=== Begin Enclosure ===
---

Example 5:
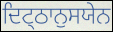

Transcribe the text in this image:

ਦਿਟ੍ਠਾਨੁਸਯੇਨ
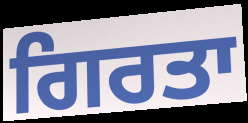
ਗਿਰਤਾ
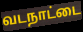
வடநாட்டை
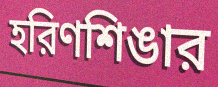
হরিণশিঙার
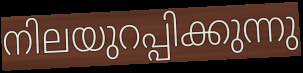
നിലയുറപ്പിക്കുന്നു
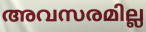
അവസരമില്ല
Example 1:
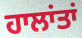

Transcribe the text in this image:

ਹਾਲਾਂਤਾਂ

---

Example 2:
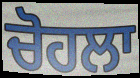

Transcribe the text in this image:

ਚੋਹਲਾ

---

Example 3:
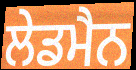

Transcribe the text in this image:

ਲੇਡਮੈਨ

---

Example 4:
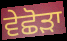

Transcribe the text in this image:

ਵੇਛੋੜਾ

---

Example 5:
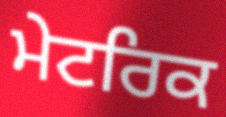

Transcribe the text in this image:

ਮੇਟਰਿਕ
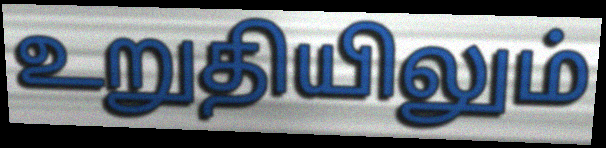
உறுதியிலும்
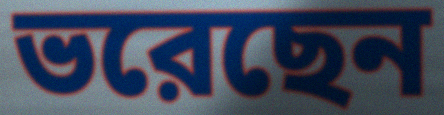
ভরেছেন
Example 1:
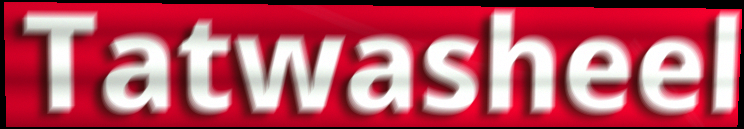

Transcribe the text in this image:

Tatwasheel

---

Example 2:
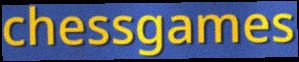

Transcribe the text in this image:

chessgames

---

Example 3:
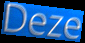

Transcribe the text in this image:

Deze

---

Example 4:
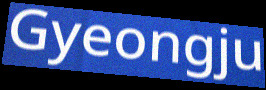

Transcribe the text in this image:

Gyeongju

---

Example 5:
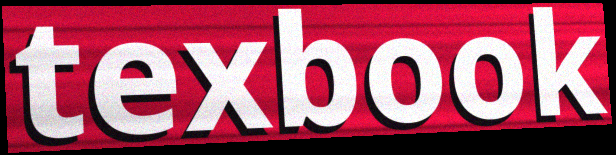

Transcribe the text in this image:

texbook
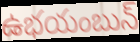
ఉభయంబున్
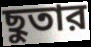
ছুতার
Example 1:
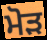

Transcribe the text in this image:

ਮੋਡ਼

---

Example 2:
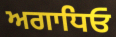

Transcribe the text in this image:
=== End Enclosure ===
### Work instruction:
All that is needed is an exact copy of the entries above, minus the pictures.

### Task result:
---

Example 5:

Transcribe the text in this image:

ਦਿਟ੍ਠਾਨੁਸਯੇਨ
ਗਿਰਤਾ
வடநாட்டை
হরিণশিঙার
നിലയുറപ്പിക്കുന്നു
അവസരമില്ല
Example 1:

Transcribe the text in this image:

ਹਾਲਾਂਤਾਂ

---

Example 2:

Transcribe the text in this image:

ਚੋਹਲਾ

---

Example 3:

Transcribe the text in this image:

ਲੇਡਮੈਨ

---

Example 4:

Transcribe the text in this image:

ਵੇਛੋੜਾ

---

Example 5:

Transcribe the text in this image:

ਮੇਟਰਿਕ
உறுதியிலும்
ভরেছেন
Example 1:

Transcribe the text in this image:

Tatwasheel

---

Example 2:

Transcribe the text in this image:

chessgames

---

Example 3:

Transcribe the text in this image:

Deze

---

Example 4:

Transcribe the text in this image:

Gyeongju

---

Example 5:

Transcribe the text in this image:

texbook
ఉభయంబున్
ছুতার
Example 1:

Transcribe the text in this image:

ਮੋਡ਼

---

Example 2:

Transcribe the text in this image:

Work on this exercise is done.